# New November wheels: What center-lock disc and lockring to get?



## wgscott (Jul 14, 2013)

I just placed an order for a pair of wheels with center-lock (White Industries) quick-release hubs. Currently I am using 6-bolt hubs with Shimano 160 mm diameter discs on my current wheels.

Is this an appropriate disc to get?

Shimano RT99 XTR Ice-Tech Center Lock Rotor 160mm



Does this come with a lock-ring, or do I buy that separately? If the latter, the only one I have found says "15/20mm thru-axle only" and doesn't have splines, so I assume this one I don't want.


----------



## matt92037 (Apr 10, 2016)

That will get it done! I use them.


----------



## wgscott (Jul 14, 2013)

Thanks, but also, the last line (which I now moved above the image):

"Does this come with a lock-ring, or do I buy that separately? If the latter, the only one I have found says "15/20mm thru-axle only" and doesn't have splines, so I assume this one I don't want."


----------



## matt92037 (Apr 10, 2016)

Every shimano CL disk I have purchased (easily 10 of them) has come with an internal splined lock ring. The internal splined lock rings only work on 12mm rear TA's or QR hubs. They do not work on 15mm TA. For 15mm TA you need the external splined lock rings that you tighten with a bottom bracket tool.

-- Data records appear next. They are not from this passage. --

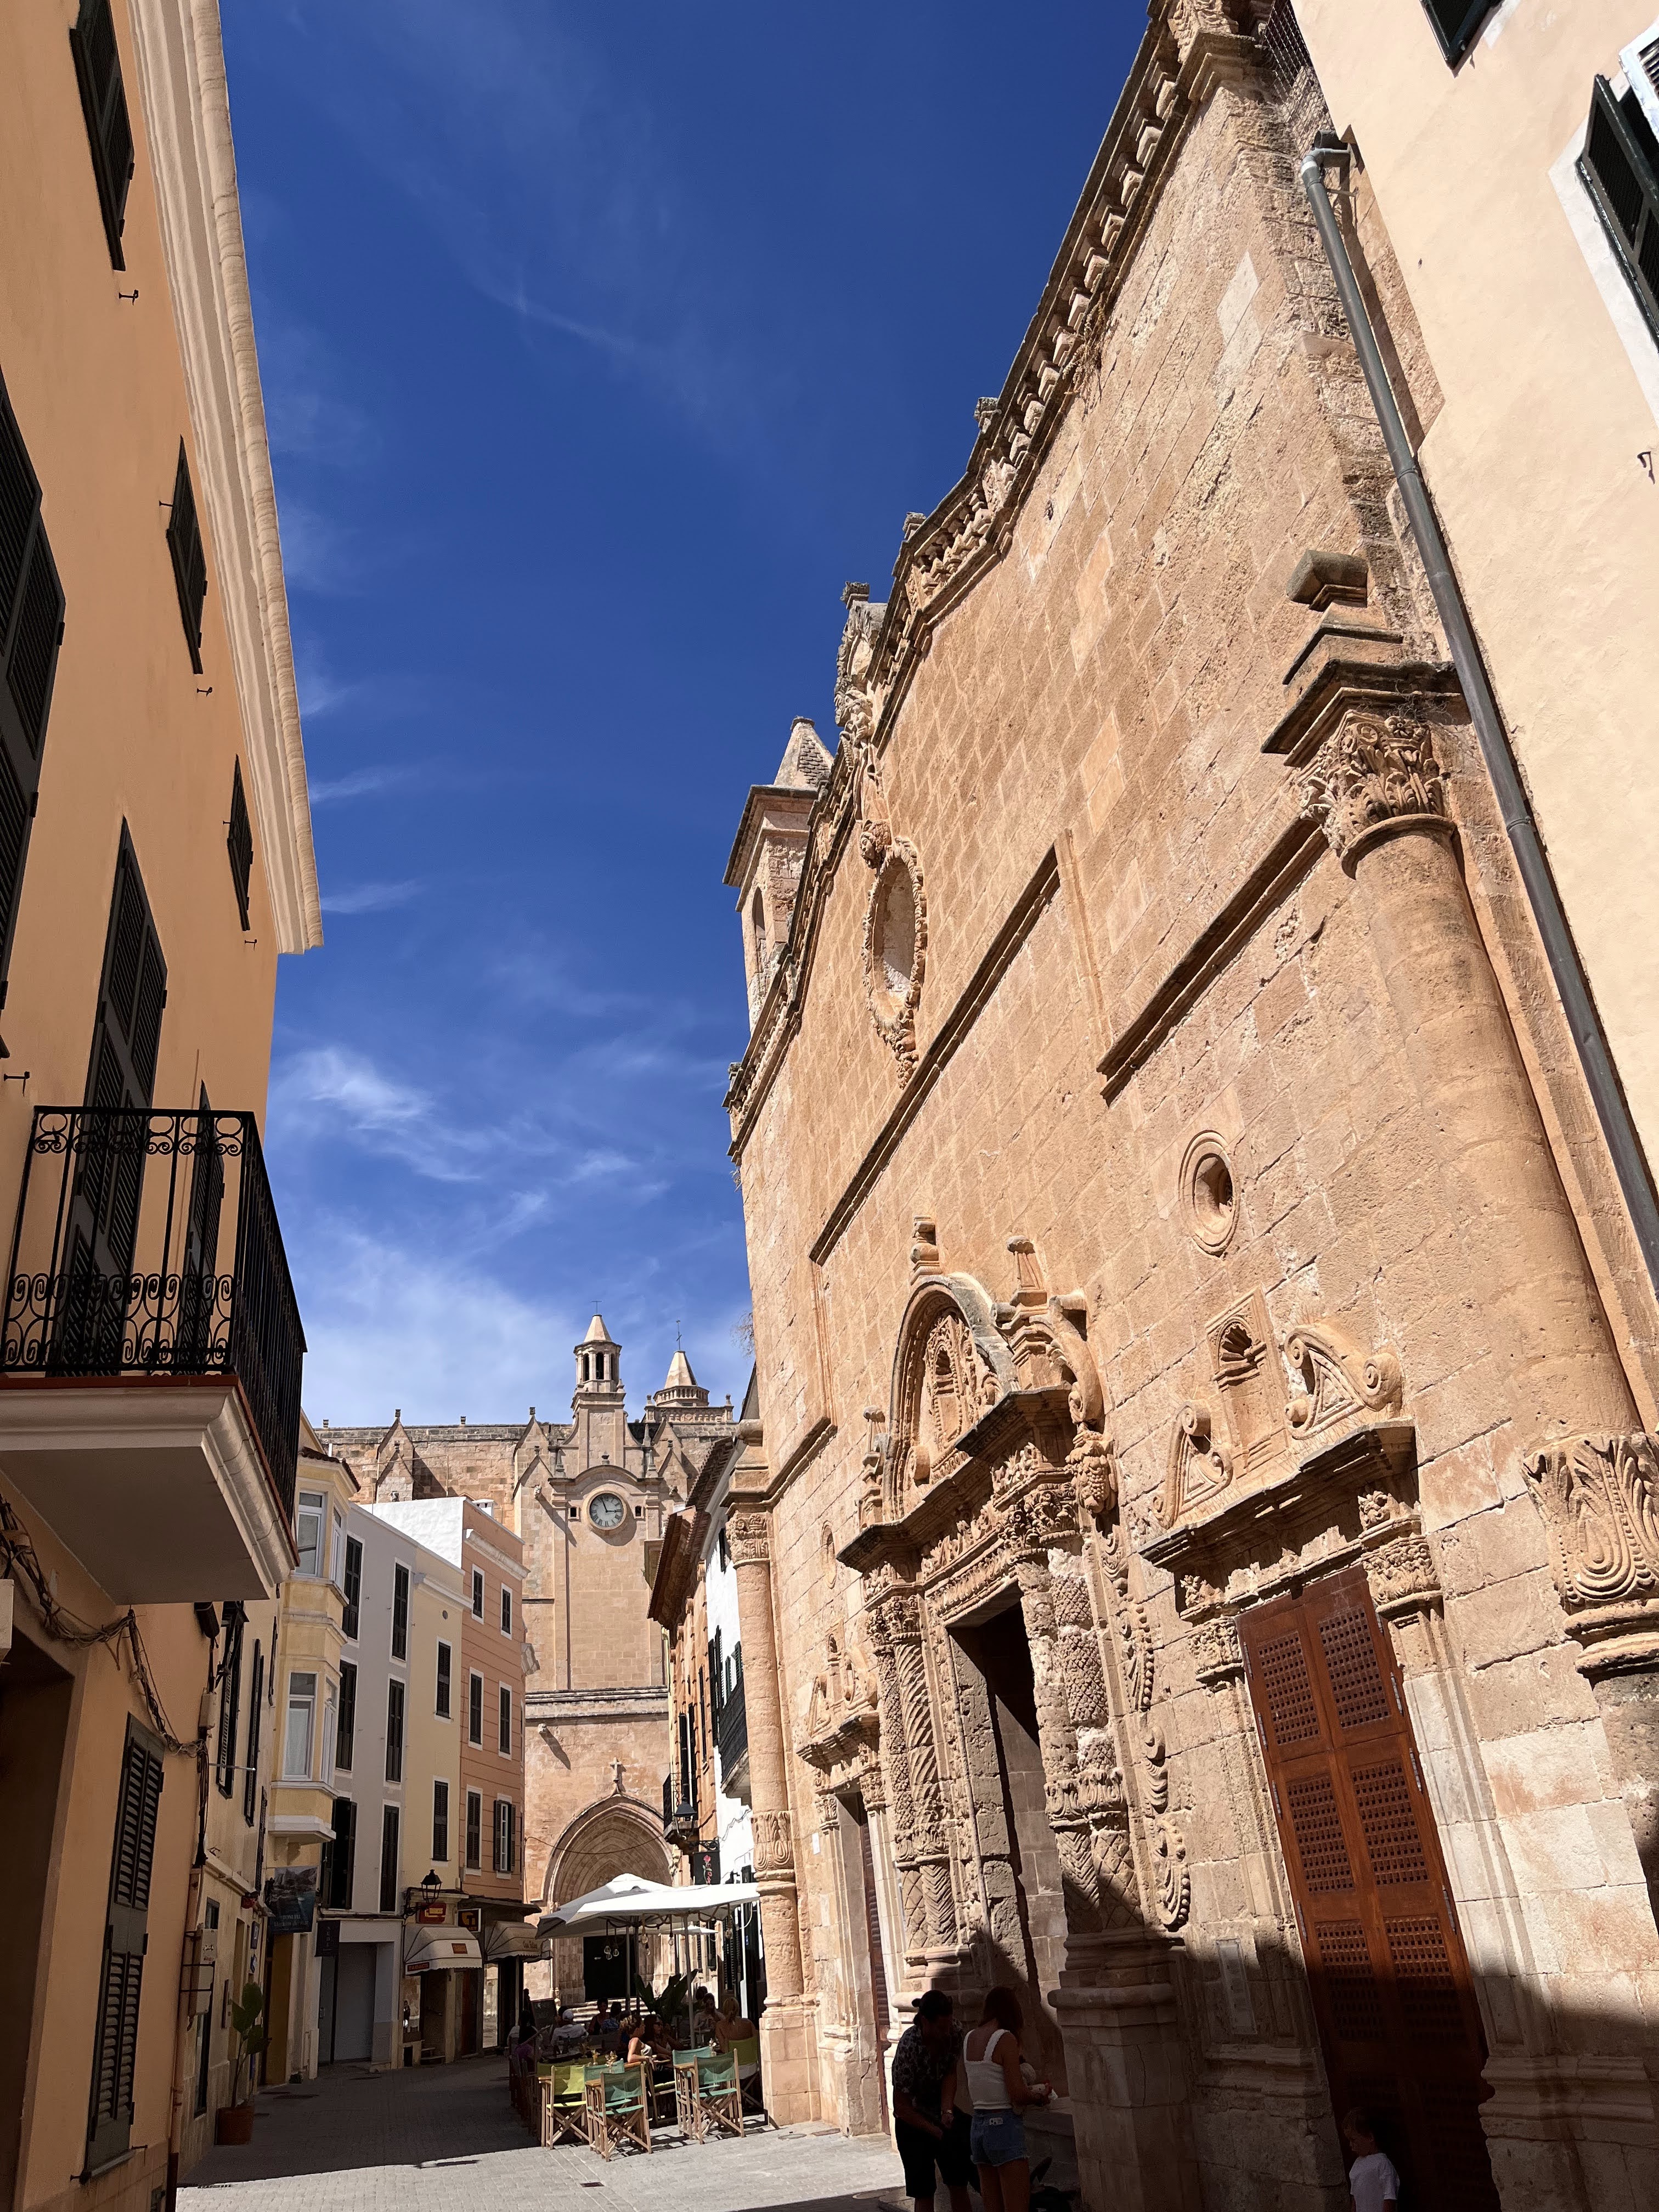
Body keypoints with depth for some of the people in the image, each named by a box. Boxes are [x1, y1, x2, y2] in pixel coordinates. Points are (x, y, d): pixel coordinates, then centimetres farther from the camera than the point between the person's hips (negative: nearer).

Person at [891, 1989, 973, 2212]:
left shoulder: (952, 2031, -17)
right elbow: (901, 2107, -24)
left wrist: (947, 2112, -25)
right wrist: (937, 2132, -21)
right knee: (924, 2193, -1)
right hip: (913, 2120, -5)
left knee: (959, 2185, 8)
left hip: (943, 2113, 5)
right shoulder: (908, 2047, -33)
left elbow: (950, 2074, -9)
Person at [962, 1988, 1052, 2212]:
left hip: (978, 2125, 8)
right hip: (1005, 2125, -8)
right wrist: (1040, 2096, 3)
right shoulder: (1005, 2039, -13)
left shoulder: (970, 2039, 9)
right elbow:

The external ones work with any axel configuration however. I wish all the discs came with the external version.


----------



## wgscott (Jul 14, 2013)

Perfect. Thanks. That is exactly what I needed to know.

You can buy the external splined ones for about $7.


----------



## ergott (Feb 26, 2006)

All new CDL hubs come with the 15mm lockring for the front hub now.


----------



## November Dave (Dec 7, 2011)

Sorry, thought I'd replied earlier but somehow I bungled it. Ergott's got it. Because the CLD front hub's design only takes externally splined lock rings (it takes literally 3 seconds to switch from 15mm to QR and back with no diminution or compromise of function - it's AWESOME) they supply the front lock ring.


----------



## ozzybmx (Jun 23, 2013)

Here you go, the internal lockring comes with the centrelock discs. I have several sets of the Shimano Freeza rotors, including 140's on my roadie. This needs a cassette lockring tool to loosen/tighten.

The external lockring, this is needed to clear a 15mm/20mm thru axle, tightened/loosened with a BB spanner.

You would think that maybe Shimano should include a external ring with their XTR group rings... as its a MTB and likely to be 15mm thru. Then sell the Freezas for Road/CX with the internal for 12mm thru.


----------